RUSH: And I was thinking, where could we get some candidates that would have name recognition and not too heavily identified with the party, would have the skills and everything, and I thought, how would it go to encourage disenfranchised car dealers of which there are five, an average of five in every congressional district, to run for Congress? They have the mailing list, local contacts, are known locally, people evidentially trust them if they’ve been customers of them.

RUSH: Yeah, but see, look, if a disenfranchised car dealer runs for office, how many voters are going to trust the sticker price of the vote?

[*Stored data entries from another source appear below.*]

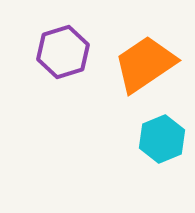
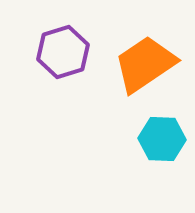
cyan hexagon: rotated 24 degrees clockwise
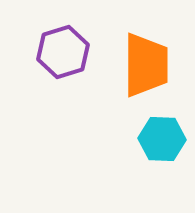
orange trapezoid: moved 1 px right, 1 px down; rotated 124 degrees clockwise
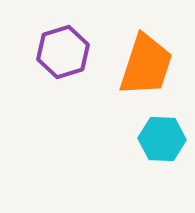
orange trapezoid: rotated 18 degrees clockwise
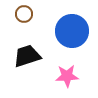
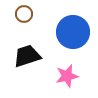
blue circle: moved 1 px right, 1 px down
pink star: rotated 10 degrees counterclockwise
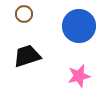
blue circle: moved 6 px right, 6 px up
pink star: moved 12 px right
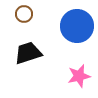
blue circle: moved 2 px left
black trapezoid: moved 1 px right, 3 px up
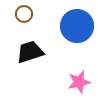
black trapezoid: moved 2 px right, 1 px up
pink star: moved 6 px down
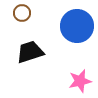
brown circle: moved 2 px left, 1 px up
pink star: moved 1 px right, 1 px up
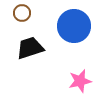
blue circle: moved 3 px left
black trapezoid: moved 4 px up
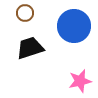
brown circle: moved 3 px right
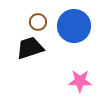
brown circle: moved 13 px right, 9 px down
pink star: rotated 15 degrees clockwise
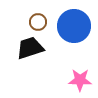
pink star: moved 1 px up
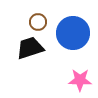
blue circle: moved 1 px left, 7 px down
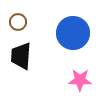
brown circle: moved 20 px left
black trapezoid: moved 9 px left, 8 px down; rotated 68 degrees counterclockwise
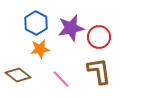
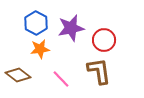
red circle: moved 5 px right, 3 px down
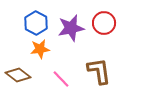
red circle: moved 17 px up
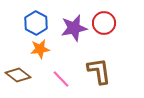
purple star: moved 3 px right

CALLER: (laughing) Well, they have as good a chance as they have trusting the sticker price on the vote that they’re going to get otherwise.

RUSH: Look, I like your thinking. I like the fact that you are thinking, ’cause there are a lot of disgruntled, disenfranchised — their businesses have been taken away from them by Barack Obama, who doesn’t want to run the car business! He doesn’t want to run the banks. He doesn’t want to run health care. He’s got enough on his plate. He’s got Iran, he’s got Iraq, he’s got North Korea, he’s got Afghanistan. He doesn’t want to run all this stuff. But he doesn’t make any speeches about any of that other stuff. He runs around and makes sales pitch speeches on all this domestic stuff that he wants to control.

BREAK TRANSCRIPT

RUSH: Lincoln in New Orleans. Great to have you on the program, sir. Hello.

CALLER: Rush, great to talk with you. I just wanted to respond to a very perceptive comment you made regarding Obama quoting the AMA. Obama obviously is doing this as a public relations ploy to get them to sign on board to his version of health care reform.

RUSH: Right.

CALLER: Now, what the public does not understand is that the AMA does not represent America’s physicians. The AMA, to put it kindly, has always been very, very supportive of politicians. The AMA has not been very supportive or very representative of doctors’ interests. Only about 25, maybe 30%, at most, of the nation’s physicians are members of the AMA. I’m a surgeon. I have not been an AMA member for 20 years. I think most of surgeons in this country are not AMA members. So it’s a very convenient way for Obama to go ahead, make a big PR splash in front of the convention there in Chicago, try and get the AMA to sign on board, and (unintelligible) to then extrapolate that to say the nation’s physicians support my health care plan, which is a huge, huge, huge leap of —

RUSH: Now, it’s like the AARP, it’s claiming to represent every seasoned citizen or the ABA claiming to represent every lawyer. My brother is a lawyer and I’ll guarantee you whatever the ABA says about judicial nominees, 90% of the time, my brother disagrees with. I think my brother is a member of the ABA, American Bar Association. I don’t know.

CALLER: That’s a pretty good analogy —

RUSH: The AMA is the same thing, huh?

CALLER: The AMA is the same thing. Doctors snicker at the AMA, and sure they have a core group of supporters but as far as the rank-and-file physician in America being a supporter of the AMA, or the AMA speaking for physicians, no way.

RUSH: Good.

CALLER: Our problem is America’s physicians are a very, very diverse group of people, with diverse interests so it makes it very easily politically —

RUSH: I knew it.

CALLER: — to be divided and conquered.

RUSH: I knew it, I knew it. Obama goes out there and talks to a left wing group — like the union leadership — it’s like all union members are left-wing Democrats. They’re not. Anyway, there’s no question he’s going to say, ‘Yeah, the AMA supports my plan,’ thereby try to make everybody think all the doctors do, we’ve heard from you, we’ve heard from the woman doctor in Spring, Texas, said she’s not even a member of the AMA. Lincoln I appreciate the call. I really do.